Step 6: Select “Significance analysis”, “Group Means” and “Multiple Anova”.
Step 7: Select an Output Range.
Step 8: Select an alpha level. In most cases, an alpha level of 0.05 (5 percent) works for most tests.
Step 9: Click “OK” to run. The data will be returned in your specified output range.
Step 10: Read the results. To figure out if you are going to reject the null hypothesis or not, you’ll basically be looking at two factors:
And you are done!
RealStats add-on shows us the results by different methods. Each one of them denotes the same p-value. As the p-value is less than the alpha value, we will reject the null hypothesis. Or in simpler terms, it means that the music treatment did have a significant effect on the test results of students.

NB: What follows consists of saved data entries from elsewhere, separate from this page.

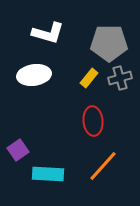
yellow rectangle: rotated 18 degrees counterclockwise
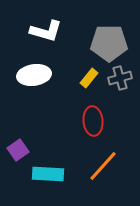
white L-shape: moved 2 px left, 2 px up
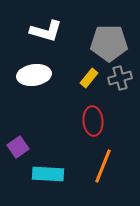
purple square: moved 3 px up
orange line: rotated 20 degrees counterclockwise
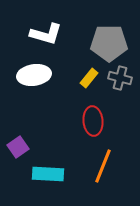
white L-shape: moved 3 px down
gray cross: rotated 30 degrees clockwise
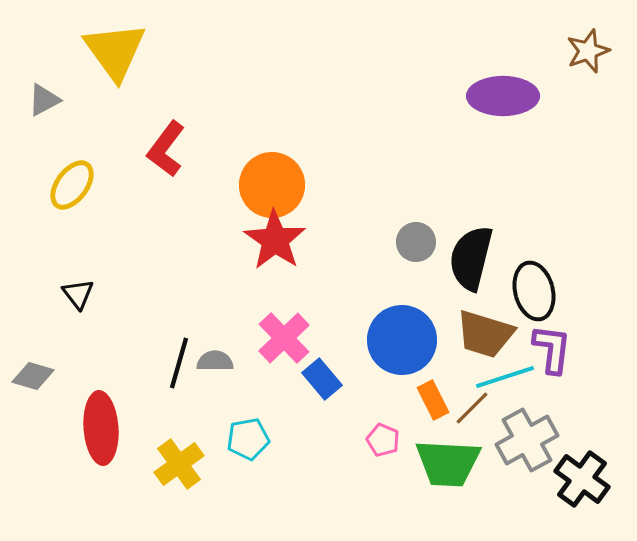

But we still cannot tell which subject was affected by the treatment and which was not. This is one of the limitations of MANOVA; even if it tells us whether the effect of a factor on a population was significant or not, it does not tell us which dependent variable was actually affected by the factor introduced.
For this purpose, we will see the “Multiple ANOVA” table to generate a helpful summary about it. The result will look like this:
Here, we can see that the P-value for history lies in a significant region (since P value less than 0.025) while for maths it does not. This means that the music treatment had a significant effect in improving the performance of students in history but did not have any significant effect in improving their performance in maths.
Based on this, we might consider picking and choosing subjects where this music approach can be used.